- What is being asked -
Copy out every line of the data exactly; do not include the images.

- Given data -

* * * * *

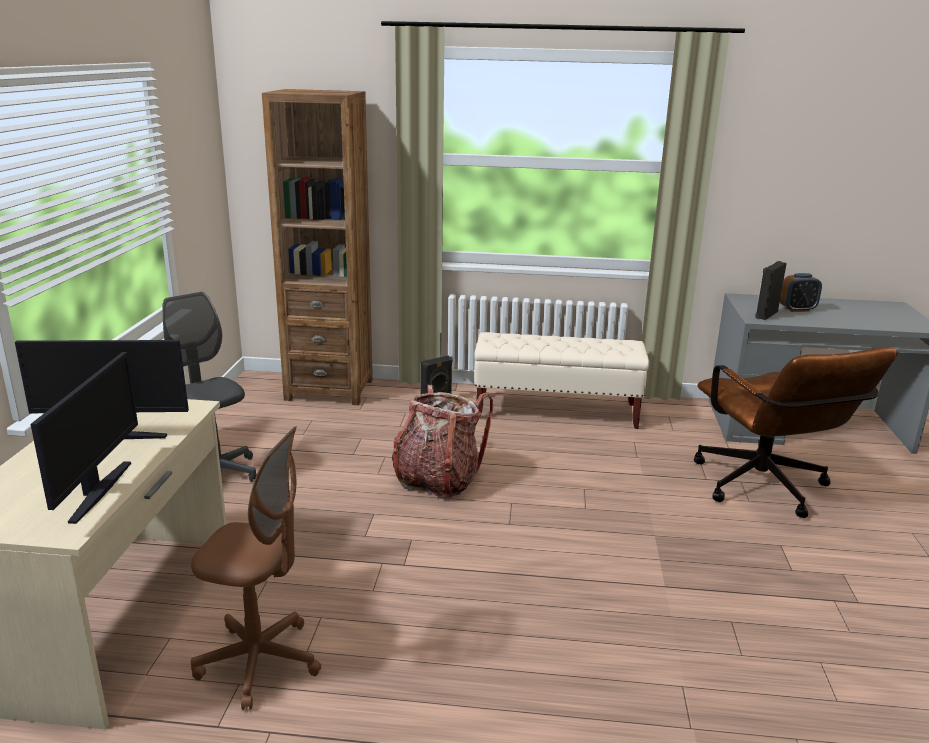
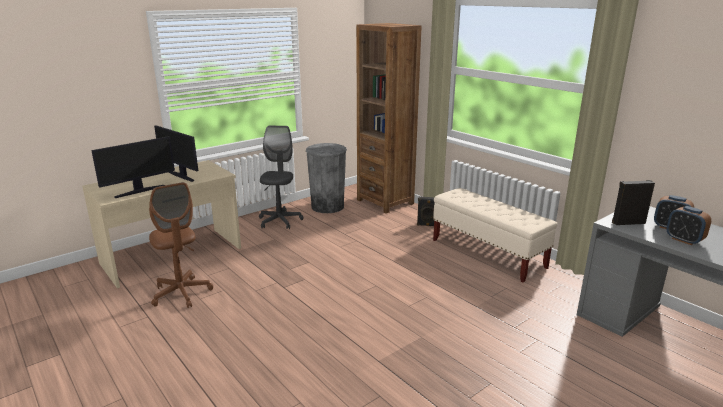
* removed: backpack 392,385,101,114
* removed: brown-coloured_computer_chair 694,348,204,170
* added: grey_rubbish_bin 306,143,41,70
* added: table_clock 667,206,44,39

* * * * *

- Written answer -
* removed: backpack 392,385,101,114
* removed: brown-coloured_computer_chair 694,348,204,170
* added: grey_rubbish_bin 306,143,41,70
* added: table_clock 667,206,44,39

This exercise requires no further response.